Primary analyses for each study will focus on estimating group differences for the designated primary end point and developing statistical models to determine associations and relationships between dependent variables and risk factors. Particular analysis methods will depend on the type of study being performed and the type of end point and covariates being collected.

It will be essential to adjust study results for potential confounding factors. Three general approaches are proposed: matching, stratification, and regression analyses. In observational studies the group divisions can lead to different profiles of known risk factors in the groups because the group divisions are not randomized. This creates problems when trying to determine which of the risk factors are responsible for a particular outcome. Matching and stratification represent a non-parametric way to adjust for potential confounding variables while regression models represent a parametric method. Matching and stratification are used to "adjust out" confounding effects when one is not interested in estimating those effects and regression models are used when one is interested in comparing the effects due to a collection of risk factors. Both of these techniques are important when performing outcome analyses. Not only do regression models control for potential confounding from markers and cofactors, they can also be used to determine if effect modifiers are present which accelerate or delay cellular and biochemical changes involved in the progression of a lung disease. These effect modifiers are usually included in regression models in the form of interactions.
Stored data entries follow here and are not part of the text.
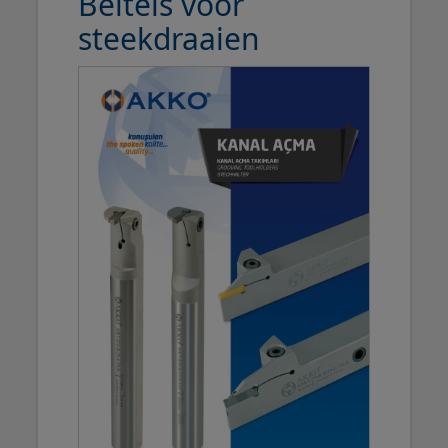
Beitels voor
steekdraaien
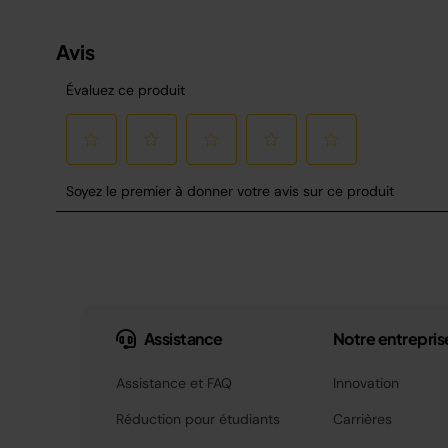
Assistance
Notre entrepris
Assistance et FAQ
Innovation
Réduction pour étudiants
Carrières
Since there are no plans to follow participants after they are enrolled into the study, it will be necessary to construct disease progression profiles from the individual data points that have been collected. Regression methods will be used to accomplish this aim. As part of the data collection efforts, the LTRC investigators will be asked to determine (or estimate) the amount of time that has transpired since the participant first developed the conditions that lead to the disease. It is expected that these estimates will be crude, but it may be possible to at least postulate that the disease is in its early stages, middle stages, or late stages.

If it is possible to actually estimate an "age" at which the disease process was initiated, the time since initiation of the disease is the difference between age of the participant at the time of the visit and the age at which the disease was initially developed. A time measure such as this can be used as a blocking factor in regression analyses, or as an actual regressor (independent variable). The identification of such a variable would allow the LTRC investigators to compare the cellular and biochemical progression of the different lung diseases in a very meaningful way. Under this scenario, it would be possible to develop disease type by time interactions to compare and contrast the different cellular and biochemical changes that take place between the different lung diseases being studied in the LTRC.
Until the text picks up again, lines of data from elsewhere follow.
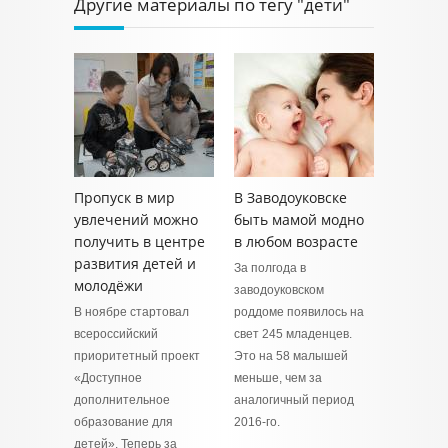
Другие материалы по тегу "дети"
Пропуск в мир
В Заводоуковске
увлечений можно
быть мамой модно
получить в центре
в любом возрасте
развития детей и
За полгода в
молодёжи
заводоуковском
В ноябре стартовал
роддоме появилось на
всероссийский
свет 245 младенцев.
приоритетный проект
Это на 58 малышей
«Доступное
меньше, чем за
дополнительное
аналогичный период
образование для
2016-го.
детей». Теперь за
If it is only possible to create definitions for early, middle, and late stages, it will be more difficult to compare the disease processes of the different lung diseases since it will not be possible to determine if "early," "middle", and "late" mean the same thing in each disease. In this case, the "timing" variable would either not make sense or would be difficult to interpret when included in interaction analyses. However, the ordinal nature of the determinations would allow meaningful comparisons within a specific disease, and one could track the cellular and biochemical changes that occur within a lung disease type.

The DCC will develop regression and analysis of variance models that will provide meaningful interpretations of the LTRC data. It is anticipated that standard analysis methods would be used for continuous variables and for categorical variables, logistic regression would be used. For linear regression, tests will be made to determine the goodness of fit by examining the residuals of the analysis using influence analysis and the Hosmer-Lemeshow test (14) will be used to test residuals.

Some missing data are anticipated. If data are missing at random, there will be a loss in efficiency of the proposed analyses, but bias will not be introduced into the study by not accounting for the missing data. We have assumed that we will have outcome information on 85% follow-up on LTRC participants. Per Appendix C this is at least 1300 participants through 2010 and 2700 through 2014. A review of power curves and tables for sample numbers up to 1600 participants, suggests that, there will be sufficient power to address the study objectives, even when the sample of evaluable participants is lower than 1000.

However, if data are not missing at random, there could be a bias in some of the estimation and inference routines used in this study. We will use the multiple imputation procedure developed by Rubin to correct for this type of bias (15).

A preliminary power analysis has been performed for the LTRC. It has been found that the proposed __number of participants (N = approximately 1600) is sufficient to allow for small to moderate effects to be detected with adequate power (at least 80%) when testing at the alpha level of 0.05 (two-sided tests) and for larger effect sizes if subgroup analyses are to be performed.__

The LTRC offers a unique opportunity to incorporate variables depicting cellular morphology differences, lung morphology differences, lung tissue biochemical differences and genetic differences of different diseases to show how these variables impact the progression of the various lung diseases. The models presented here are general and robust enough to allow important research to be done in this area.